* Supplied data *
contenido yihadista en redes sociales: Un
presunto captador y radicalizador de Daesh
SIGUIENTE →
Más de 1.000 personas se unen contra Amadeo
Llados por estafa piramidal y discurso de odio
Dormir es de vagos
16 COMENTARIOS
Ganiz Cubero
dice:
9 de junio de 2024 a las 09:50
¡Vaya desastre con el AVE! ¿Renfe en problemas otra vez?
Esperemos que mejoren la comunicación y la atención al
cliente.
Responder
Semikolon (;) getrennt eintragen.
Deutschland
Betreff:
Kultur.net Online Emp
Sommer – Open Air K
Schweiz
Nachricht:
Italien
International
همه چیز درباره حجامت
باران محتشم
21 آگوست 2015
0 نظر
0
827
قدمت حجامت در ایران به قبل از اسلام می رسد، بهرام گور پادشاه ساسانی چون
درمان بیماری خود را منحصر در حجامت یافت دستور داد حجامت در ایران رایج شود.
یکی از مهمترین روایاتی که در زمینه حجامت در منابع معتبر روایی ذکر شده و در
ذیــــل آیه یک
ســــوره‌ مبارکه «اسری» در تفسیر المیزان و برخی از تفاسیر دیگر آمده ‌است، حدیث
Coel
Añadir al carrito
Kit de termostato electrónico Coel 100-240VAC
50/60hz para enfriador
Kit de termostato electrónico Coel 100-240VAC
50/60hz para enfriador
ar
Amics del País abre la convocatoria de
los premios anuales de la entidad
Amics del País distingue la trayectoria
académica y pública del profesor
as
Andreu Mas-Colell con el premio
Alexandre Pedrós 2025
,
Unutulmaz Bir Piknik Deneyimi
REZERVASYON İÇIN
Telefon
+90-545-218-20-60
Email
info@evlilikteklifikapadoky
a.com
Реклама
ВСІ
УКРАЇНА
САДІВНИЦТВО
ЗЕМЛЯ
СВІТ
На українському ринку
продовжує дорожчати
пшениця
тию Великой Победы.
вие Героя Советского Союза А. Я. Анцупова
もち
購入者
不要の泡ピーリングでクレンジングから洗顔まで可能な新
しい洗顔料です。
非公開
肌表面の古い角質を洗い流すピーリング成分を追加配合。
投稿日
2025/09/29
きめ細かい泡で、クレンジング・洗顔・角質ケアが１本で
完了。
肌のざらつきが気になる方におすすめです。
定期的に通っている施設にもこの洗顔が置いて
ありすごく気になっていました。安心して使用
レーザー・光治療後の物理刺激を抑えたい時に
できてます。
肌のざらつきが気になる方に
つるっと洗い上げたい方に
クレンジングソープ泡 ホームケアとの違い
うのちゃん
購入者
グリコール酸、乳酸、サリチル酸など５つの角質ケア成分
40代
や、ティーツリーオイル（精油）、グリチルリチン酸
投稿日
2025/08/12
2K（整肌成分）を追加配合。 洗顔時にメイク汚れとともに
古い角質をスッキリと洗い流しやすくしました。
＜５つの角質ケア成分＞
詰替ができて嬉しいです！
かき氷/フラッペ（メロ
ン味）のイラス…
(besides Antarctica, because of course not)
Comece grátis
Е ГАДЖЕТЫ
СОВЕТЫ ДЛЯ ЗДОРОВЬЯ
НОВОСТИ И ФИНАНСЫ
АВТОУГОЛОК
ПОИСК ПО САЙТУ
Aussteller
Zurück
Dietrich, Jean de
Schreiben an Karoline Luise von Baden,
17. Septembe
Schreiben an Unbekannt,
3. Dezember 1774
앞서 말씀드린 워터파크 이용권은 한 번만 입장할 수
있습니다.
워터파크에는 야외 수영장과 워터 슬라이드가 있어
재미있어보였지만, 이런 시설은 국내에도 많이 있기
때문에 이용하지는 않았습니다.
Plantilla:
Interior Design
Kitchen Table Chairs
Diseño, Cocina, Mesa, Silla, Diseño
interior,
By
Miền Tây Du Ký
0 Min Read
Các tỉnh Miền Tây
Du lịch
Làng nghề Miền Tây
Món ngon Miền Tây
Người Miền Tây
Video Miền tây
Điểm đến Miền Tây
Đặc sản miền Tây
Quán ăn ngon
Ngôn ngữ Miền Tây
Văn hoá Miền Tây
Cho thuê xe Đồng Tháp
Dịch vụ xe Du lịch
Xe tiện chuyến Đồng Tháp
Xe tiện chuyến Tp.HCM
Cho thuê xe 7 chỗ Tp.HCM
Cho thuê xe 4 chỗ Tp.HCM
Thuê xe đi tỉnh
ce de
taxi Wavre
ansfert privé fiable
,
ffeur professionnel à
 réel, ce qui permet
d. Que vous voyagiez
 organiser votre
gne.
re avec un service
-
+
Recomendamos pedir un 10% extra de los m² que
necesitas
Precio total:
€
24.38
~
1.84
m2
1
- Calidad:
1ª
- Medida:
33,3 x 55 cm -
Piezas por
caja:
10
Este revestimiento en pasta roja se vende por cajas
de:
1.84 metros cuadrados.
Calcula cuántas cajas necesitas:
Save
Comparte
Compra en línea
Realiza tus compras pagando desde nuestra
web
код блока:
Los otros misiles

* Exercise requirements *
Would you copy the entire listing exactly, missing nothing?

* Response *
contenido yihadista en redes sociales: Un
presunto captador y radicalizador de Daesh
SIGUIENTE →
Más de 1.000 personas se unen contra Amadeo
Llados por estafa piramidal y discurso de odio
Dormir es de vagos
16 COMENTARIOS
Ganiz Cubero
dice:
9 de junio de 2024 a las 09:50
¡Vaya desastre con el AVE! ¿Renfe en problemas otra vez?
Esperemos que mejoren la comunicación y la atención al
cliente.
Responder
Semikolon (;) getrennt eintragen.
Deutschland
Betreff:
Kultur.net Online Emp
Sommer – Open Air K
Schweiz
Nachricht:
Italien
International
همه چیز درباره حجامت
باران محتشم
21 آگوست 2015
0 نظر
0
827
قدمت حجامت در ایران به قبل از اسلام می رسد، بهرام گور پادشاه ساسانی چون
درمان بیماری خود را منحصر در حجامت یافت دستور داد حجامت در ایران رایج شود.
یکی از مهمترین روایاتی که در زمینه حجامت در منابع معتبر روایی ذکر شده و در
ذیــــل آیه یک
ســــوره‌ مبارکه «اسری» در تفسیر المیزان و برخی از تفاسیر دیگر آمده ‌است، حدیث
Coel
Añadir al carrito
Kit de termostato electrónico Coel 100-240VAC
50/60hz para enfriador
Kit de termostato electrónico Coel 100-240VAC
50/60hz para enfriador
ar
Amics del País abre la convocatoria de
los premios anuales de la entidad
Amics del País distingue la trayectoria
académica y pública del profesor
as
Andreu Mas-Colell con el premio
Alexandre Pedrós 2025
,
Unutulmaz Bir Piknik Deneyimi
REZERVASYON İÇIN
Telefon
+90-545-218-20-60
Email
info@evlilikteklifikapadoky
a.com
Реклама
ВСІ
УКРАЇНА
САДІВНИЦТВО
ЗЕМЛЯ
СВІТ
На українському ринку
продовжує дорожчати
пшениця
тию Великой Победы.
вие Героя Советского Союза А. Я. Анцупова
もち
購入者
不要の泡ピーリングでクレンジングから洗顔まで可能な新
しい洗顔料です。
非公開
肌表面の古い角質を洗い流すピーリング成分を追加配合。
投稿日
2025/09/29
きめ細かい泡で、クレンジング・洗顔・角質ケアが１本で
完了。
肌のざらつきが気になる方におすすめです。
定期的に通っている施設にもこの洗顔が置いて
ありすごく気になっていました。安心して使用
レーザー・光治療後の物理刺激を抑えたい時に
できてます。
肌のざらつきが気になる方に
つるっと洗い上げたい方に
クレンジングソープ泡 ホームケアとの違い
うのちゃん
購入者
グリコール酸、乳酸、サリチル酸など５つの角質ケア成分
40代
や、ティーツリーオイル（精油）、グリチルリチン酸
投稿日
2025/08/12
2K（整肌成分）を追加配合。 洗顔時にメイク汚れとともに
古い角質をスッキリと洗い流しやすくしました。
＜５つの角質ケア成分＞
詰替ができて嬉しいです！
かき氷/フラッペ（メロ
ン味）のイラス…
(besides Antarctica, because of course not)
Comece grátis
Е ГАДЖЕТЫ
СОВЕТЫ ДЛЯ ЗДОРОВЬЯ
НОВОСТИ И ФИНАНСЫ
АВТОУГОЛОК
ПОИСК ПО САЙТУ
Aussteller
Zurück
Dietrich, Jean de
Schreiben an Karoline Luise von Baden,
17. Septembe
Schreiben an Unbekannt,
3. Dezember 1774
앞서 말씀드린 워터파크 이용권은 한 번만 입장할 수
있습니다.
워터파크에는 야외 수영장과 워터 슬라이드가 있어
재미있어보였지만, 이런 시설은 국내에도 많이 있기
때문에 이용하지는 않았습니다.
Plantilla:
Interior Design
Kitchen Table Chairs
Diseño, Cocina, Mesa, Silla, Diseño
interior,
By
Miền Tây Du Ký
0 Min Read
Các tỉnh Miền Tây
Du lịch
Làng nghề Miền Tây
Món ngon Miền Tây
Người Miền Tây
Video Miền tây
Điểm đến Miền Tây
Đặc sản miền Tây
Quán ăn ngon
Ngôn ngữ Miền Tây
Văn hoá Miền Tây
Cho thuê xe Đồng Tháp
Dịch vụ xe Du lịch
Xe tiện chuyến Đồng Tháp
Xe tiện chuyến Tp.HCM
Cho thuê xe 7 chỗ Tp.HCM
Cho thuê xe 4 chỗ Tp.HCM
Thuê xe đi tỉnh
ce de
taxi Wavre
ansfert privé fiable
,
ffeur professionnel à
 réel, ce qui permet
d. Que vous voyagiez
 organiser votre
gne.
re avec un service
-
+
Recomendamos pedir un 10% extra de los m² que
necesitas
Precio total:
€
24.38
~
1.84
m2
1
- Calidad:
1ª
- Medida:
33,3 x 55 cm -
Piezas por
caja:
10
Este revestimiento en pasta roja se vende por cajas
de:
1.84 metros cuadrados.
Calcula cuántas cajas necesitas:
Save
Comparte
Compra en línea
Realiza tus compras pagando desde nuestra
web
код блока:
Los otros misiles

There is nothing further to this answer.